Actress Beverly Tyler, a leading lady of mostly B-films of the 1940s and 1950s, died of pulmonary embolism in Reno, Nevada, on Nov. 23. She was 78.
Beverly Tyler landed an MGM contract in the mid-1940s, but she was relegated to just a few supporting or decorative leading-lady parts before she and the studio parted ways before the decade was over.
Tyler's most prestigious film appearances during that period were those in The Green Years (1946), starring Charles Coburn and Tom Drake; and The Beginning or the End (1947), a melodrama about the first A-bomb, with Drake, Robert Walker, and Brian Donlevy.

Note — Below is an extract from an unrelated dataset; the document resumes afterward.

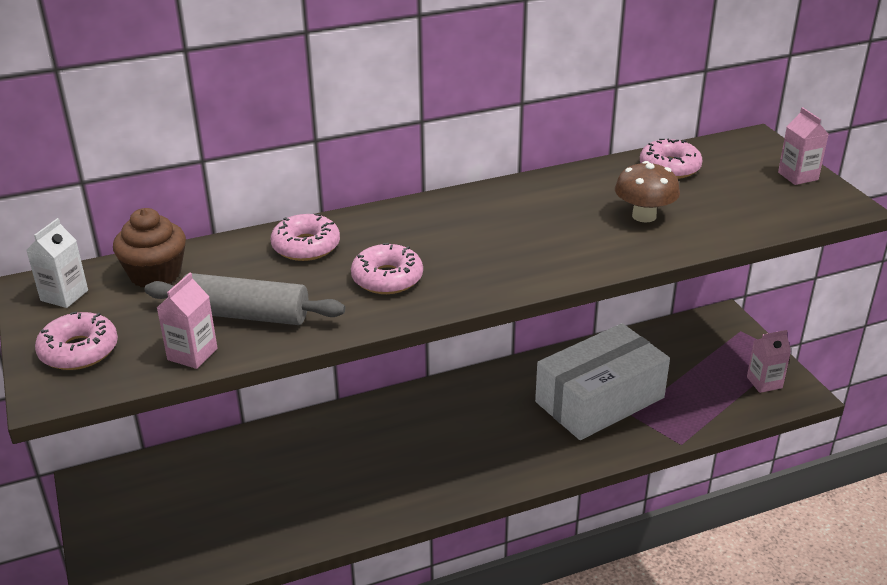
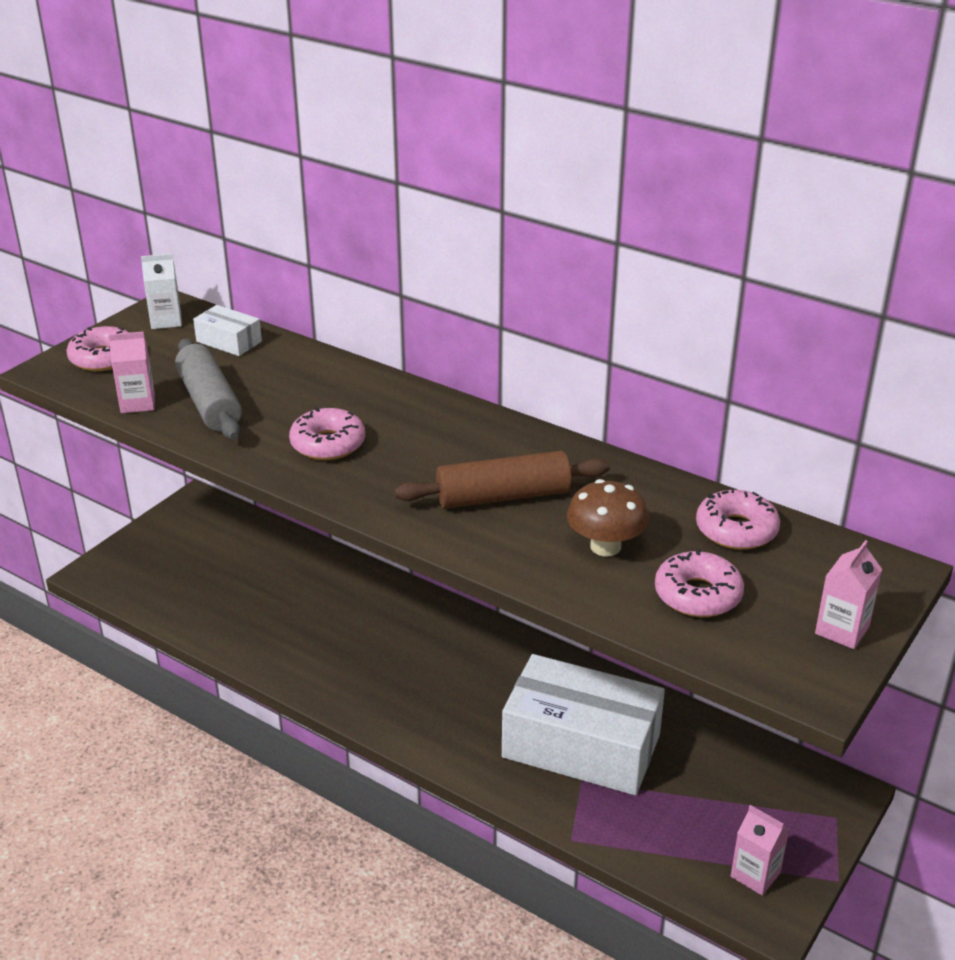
camera: 55 degrees right, 0 degrees up
brown cupcake [113,208,186,287] -> white box [193,305,262,356]
pink donut [271,214,340,261] -> pink donut moved to [655,550,744,617]
none -> brown rolling pin [395,451,610,509]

Among her other films, all minor fare, were The Fireball (1950), with Mickey Rooney; the B Western The Battle at Apache Pass (1952), with John Lund and Jeff Chandler; Voodoo Island (1957), opposite Boris Karloff; and, further down the cast list, Chicago Confidential (1957), with Brian Keith and Beverly Garland.
In the mid-1950s, Tyler was featured in the TV series Big Town. She later guested in several other series (Mike Hammer, Bonanza, Hazel) before her career came to an abrupt halt in 1961.
The following year, she married TV director Jim Jordan, with whom she eventually settled in Reno.